The six-degrees human-web concept, first put forth in 1929 by Hungarian writer Frigyes Karinthy in a short story “Chain-Links,” theorizes that even as populated and far-flung as our planet is, everyone is at most six steps away from any other person. That is, anyone can be connected to any other person on earth through a chain of acquaintances that has no more than five intermediaries. Numerous mathematical exercises, experiments, and studies have attempted to collaborate this theory, some more convincingly than others.
Additionally, Karinthy’s original story has instigated countless follow-up writings on our “shrinking” modern world due to the ever-increasing connectedness of human beings. But the notion didn’t become significantly popular until 1990 when American playwright John Guare produced the Broadway hit Six Degrees of Separation. Made into a 1993 movie starring Stockard Channing, Will Smith, and Donald Sutherland, Guare’s play and film showed how expanding human networks and advances in travel have made modern-day social distances ever smaller.
With the Internet and get-in-touch services like Facebook and LinkedIn, it’s been suggested that, in the United States, only three to four degrees of separation exist between strangers. That means fewer than three intermediaries are needed to connect anyone with someone else.
Making Karinthy’s degrees-of-separation concept even more intriguing is how different time periods fit into the equation, coming into play to present innumerable possibilities.
Here’s an example. At the 2010 NASCC-AISC international conference in Orlando, I encountered one of my former employees from 25 years past. Walter Gerstle is now a prominent structural engineering professor at the University of New Mexico. We had just attended a presentation about ethics, so it gave us a chance to discuss ethical questions in both academia and the business world. In theory, they both share a central theme regarding right and wrong, but in practice things can be vastly different, we agreed.
Besides “talking shop,” this time together allowed us to catch up on life events and enjoy conversation such as “What ever happened to so-and-so? Did that last challenging project I worked on ever get built?”
Walter’s father Kurt Gerstle had been one of my favorite advanced structures professors in graduate school. He’s someone I have stayed in touch with at the University of Colorado at Boulder over the years. While in Munich, I had dinner with several leading European engineers and contractors at one of their homes overlooking a mountain lake in the Bavarian Alps. A longtime childhood friend of Kurt’s as well as his elderly father, a noted retired engineering professor, were also part of the group. The father effortlessly recalled several defining moments in Kurt’s career and also told stories of Walter as child.
Walter was amazed that his name had even come up in a dinner conversation at such a random encounter, thousands of miles from where he lived and practiced. It reminded me how small the world really is — and that there must, indeed, be something to this “six degrees of separation” proposition.

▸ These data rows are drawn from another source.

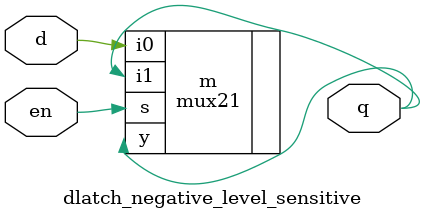
<source format=v>
module dlatch_negative_level_sensitive(d,en,q);
    input d,en;
	output q;
    mux21 m(.i1(q),.i0(d),.s(en),.y(q)); 

endmodule

</source>
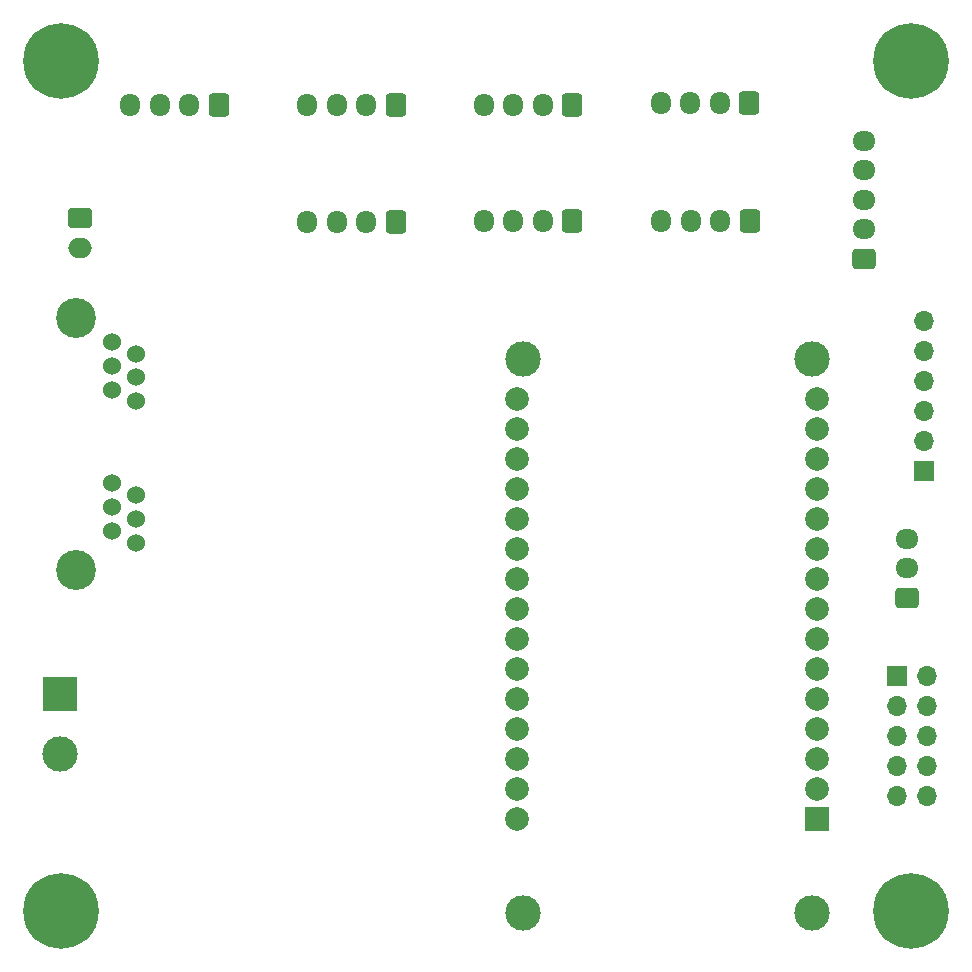
<source format=gbr>
%TF.GenerationSoftware,KiCad,Pcbnew,7.0.7*%
%TF.CreationDate,2023-11-15T18:09:06+01:00*%
%TF.ProjectId,ESP32_Weather_Servizio_Meteo_Sovramontino_v0.2,45535033-325f-4576-9561-746865725f53,rev?*%
%TF.SameCoordinates,Original*%
%TF.FileFunction,Soldermask,Bot*%
%TF.FilePolarity,Negative*%
%FSLAX46Y46*%
G04 Gerber Fmt 4.6, Leading zero omitted, Abs format (unit mm)*
G04 Created by KiCad (PCBNEW 7.0.7) date 2023-11-15 18:09:06*
%MOMM*%
%LPD*%
G01*
G04 APERTURE LIST*
G04 Aperture macros list*
%AMRoundRect*
0 Rectangle with rounded corners*
0 $1 Rounding radius*
0 $2 $3 $4 $5 $6 $7 $8 $9 X,Y pos of 4 corners*
0 Add a 4 corners polygon primitive as box body*
4,1,4,$2,$3,$4,$5,$6,$7,$8,$9,$2,$3,0*
0 Add four circle primitives for the rounded corners*
1,1,$1+$1,$2,$3*
1,1,$1+$1,$4,$5*
1,1,$1+$1,$6,$7*
1,1,$1+$1,$8,$9*
0 Add four rect primitives between the rounded corners*
20,1,$1+$1,$2,$3,$4,$5,0*
20,1,$1+$1,$4,$5,$6,$7,0*
20,1,$1+$1,$6,$7,$8,$9,0*
20,1,$1+$1,$8,$9,$2,$3,0*%
G04 Aperture macros list end*
%ADD10RoundRect,0.250000X0.600000X0.725000X-0.600000X0.725000X-0.600000X-0.725000X0.600000X-0.725000X0*%
%ADD11O,1.700000X1.950000*%
%ADD12C,3.380000*%
%ADD13C,1.524000*%
%ADD14C,0.800000*%
%ADD15C,6.400000*%
%ADD16RoundRect,0.250000X-0.750000X0.600000X-0.750000X-0.600000X0.750000X-0.600000X0.750000X0.600000X0*%
%ADD17O,2.000000X1.700000*%
%ADD18R,3.000000X3.000000*%
%ADD19C,3.000000*%
%ADD20R,2.000000X2.000000*%
%ADD21C,2.000000*%
%ADD22RoundRect,0.250000X0.725000X-0.600000X0.725000X0.600000X-0.725000X0.600000X-0.725000X-0.600000X0*%
%ADD23O,1.950000X1.700000*%
%ADD24R,1.700000X1.700000*%
%ADD25O,1.700000X1.700000*%
G04 APERTURE END LIST*
D10*
%TO.C,J14*%
X175056800Y-38404800D03*
D11*
X172556800Y-38404800D03*
X170056800Y-38404800D03*
X167556800Y-38404800D03*
%TD*%
D12*
%TO.C,U2*%
X133019800Y-46621700D03*
X133019800Y-67957700D03*
D13*
X136061800Y-48613700D03*
X138091800Y-49633700D03*
X136061800Y-50653700D03*
X138091800Y-51633700D03*
X136061800Y-52693700D03*
X138091800Y-53673700D03*
X138097800Y-65651700D03*
X136067800Y-64671700D03*
X138097800Y-63611700D03*
X136067800Y-62631700D03*
X138097800Y-61611700D03*
X136067800Y-60591700D03*
%TD*%
D10*
%TO.C,J13*%
X190081000Y-38421800D03*
D11*
X187581000Y-38421800D03*
X185081000Y-38421800D03*
X182581000Y-38421800D03*
%TD*%
D10*
%TO.C,J11*%
X145126400Y-28570800D03*
D11*
X142626400Y-28570800D03*
X140126400Y-28570800D03*
X137626400Y-28570800D03*
%TD*%
D14*
%TO.C,H4*%
X131772000Y-99233000D03*
X133469056Y-95135944D03*
X133469056Y-98530056D03*
D15*
X131772000Y-96833000D03*
D14*
X131772000Y-94433000D03*
X129372000Y-96833000D03*
X130074944Y-95135944D03*
X130074944Y-98530056D03*
X134172000Y-96833000D03*
%TD*%
%TO.C,H1*%
X202074944Y-23135944D03*
D15*
X203772000Y-24833000D03*
D14*
X205469056Y-26530056D03*
X205469056Y-23135944D03*
X202074944Y-26530056D03*
X203772000Y-22433000D03*
X203772000Y-27233000D03*
X206172000Y-24833000D03*
X201372000Y-24833000D03*
%TD*%
D10*
%TO.C,J8*%
X175070666Y-28570800D03*
D11*
X172570666Y-28570800D03*
X170070666Y-28570800D03*
X167570666Y-28570800D03*
%TD*%
D16*
%TO.C,J2*%
X133367000Y-38170800D03*
D17*
X133367000Y-40670800D03*
%TD*%
D14*
%TO.C,H3*%
X202074944Y-95135944D03*
X201372000Y-96833000D03*
X206172000Y-96833000D03*
X203772000Y-94433000D03*
X203772000Y-99233000D03*
D15*
X203772000Y-96833000D03*
D14*
X205469056Y-98530056D03*
X205469056Y-95135944D03*
X202074944Y-98530056D03*
%TD*%
D18*
%TO.C,J1*%
X131673600Y-78435200D03*
D19*
X131673600Y-83515200D03*
%TD*%
%TO.C,U1*%
X170866000Y-97003000D03*
X195376000Y-97003000D03*
X195376000Y-50053000D03*
X170866000Y-50053000D03*
D20*
X195796000Y-89043000D03*
D21*
X195796000Y-86503000D03*
X195796000Y-83963000D03*
X195796000Y-81423000D03*
X195796000Y-78883000D03*
X195796000Y-76343000D03*
X195796000Y-73803000D03*
X195796000Y-71263000D03*
X195796000Y-68723000D03*
X195796000Y-66183000D03*
X195796000Y-63643000D03*
X195796000Y-61103000D03*
X195796000Y-58563000D03*
X195796000Y-56023000D03*
X195796000Y-53483000D03*
X170396000Y-53483000D03*
X170396000Y-56023000D03*
X170396000Y-58563000D03*
X170396000Y-61103000D03*
X170396000Y-63643000D03*
X170396000Y-66183000D03*
X170396000Y-68723000D03*
X170396000Y-71263000D03*
X170396000Y-73803000D03*
X170396000Y-76343000D03*
X170396000Y-78883000D03*
X170396000Y-81423000D03*
X170396000Y-83963000D03*
X170396000Y-86503000D03*
X170396000Y-89043000D03*
%TD*%
D22*
%TO.C,J12*%
X199775200Y-41626800D03*
D23*
X199775200Y-39126800D03*
X199775200Y-36626800D03*
X199775200Y-34126800D03*
X199775200Y-31626800D03*
%TD*%
D10*
%TO.C,J9*%
X190042800Y-28448000D03*
D11*
X187542800Y-28448000D03*
X185042800Y-28448000D03*
X182542800Y-28448000D03*
%TD*%
D24*
%TO.C,J3*%
X202527000Y-76957000D03*
D25*
X205067000Y-76957000D03*
X202527000Y-79497000D03*
X205067000Y-79497000D03*
X202527000Y-82037000D03*
X205067000Y-82037000D03*
X202527000Y-84577000D03*
X205067000Y-84577000D03*
X202527000Y-87117000D03*
X205067000Y-87117000D03*
%TD*%
D22*
%TO.C,J5*%
X203399000Y-70313000D03*
D23*
X203399000Y-67813000D03*
X203399000Y-65313000D03*
%TD*%
D24*
%TO.C,J10*%
X204813000Y-59558000D03*
D25*
X204813000Y-57018000D03*
X204813000Y-54478000D03*
X204813000Y-51938000D03*
X204813000Y-49398000D03*
X204813000Y-46858000D03*
%TD*%
D10*
%TO.C,J7*%
X160109000Y-28570000D03*
D11*
X157609000Y-28570000D03*
X155109000Y-28570000D03*
X152609000Y-28570000D03*
%TD*%
D14*
%TO.C,H2*%
X131772000Y-27233000D03*
D15*
X131772000Y-24833000D03*
D14*
X134172000Y-24833000D03*
X130074944Y-23135944D03*
X133469056Y-23135944D03*
X130074944Y-26530056D03*
X133469056Y-26530056D03*
X131772000Y-22433000D03*
X129372000Y-24833000D03*
%TD*%
D10*
%TO.C,J4*%
X160109000Y-38476000D03*
D11*
X157609000Y-38476000D03*
X155109000Y-38476000D03*
X152609000Y-38476000D03*
%TD*%
M02*

</source>
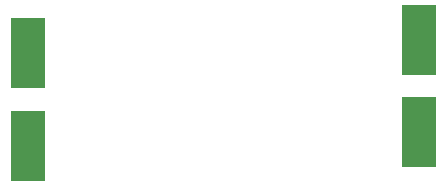
<source format=gtp>
G04 #@! TF.GenerationSoftware,KiCad,Pcbnew,(6.0.1)*
G04 #@! TF.CreationDate,2023-06-21T18:57:46+02:00*
G04 #@! TF.ProjectId,output,6f757470-7574-42e6-9b69-6361645f7063,rev?*
G04 #@! TF.SameCoordinates,Original*
G04 #@! TF.FileFunction,Paste,Top*
G04 #@! TF.FilePolarity,Positive*
%FSLAX46Y46*%
G04 Gerber Fmt 4.6, Leading zero omitted, Abs format (unit mm)*
G04 Created by KiCad (PCBNEW (6.0.1)) date 2023-06-21 18:57:46*
%MOMM*%
%LPD*%
G01*
G04 APERTURE LIST*
%ADD10R,3.000000X6.000000*%
G04 APERTURE END LIST*
D10*
X86550000Y-108000000D03*
X53500000Y-101300000D03*
X86550000Y-100200000D03*
X53500000Y-109200000D03*
M02*

</source>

So how does knowing this help us better understand how we can impact the world around us? And will adhering to time-tested standards of ethics and engineering practice someday paint a favorable picture of us with others we have yet to encounter? It is certainly probable we will interact with many more people around the globe than previous generations ever did. It gives credence to the notion “what goes around comes around.”
Somewhere, someplace, sometime, how you treat others and your ethical standards will be the topic of conversation, perhaps even in remote, faraway places among people you don’t know. Or your engineering deeds, even if they seem ho-hum to you, could be the basis for inspiring others — some younger, some older, some engineers, and some non-engineers. Who knows — you may help them reach their highest level of greatness, when unbeknownst to you, your name comes up in conversation.
In addition to considering your potential impact on people on your path, think of all the international business possibilities this phenomenon presents. Most of them have likely not been studied yet, but they could actually bear your mark, given the six degrees (or fewer) of separation on our planet today.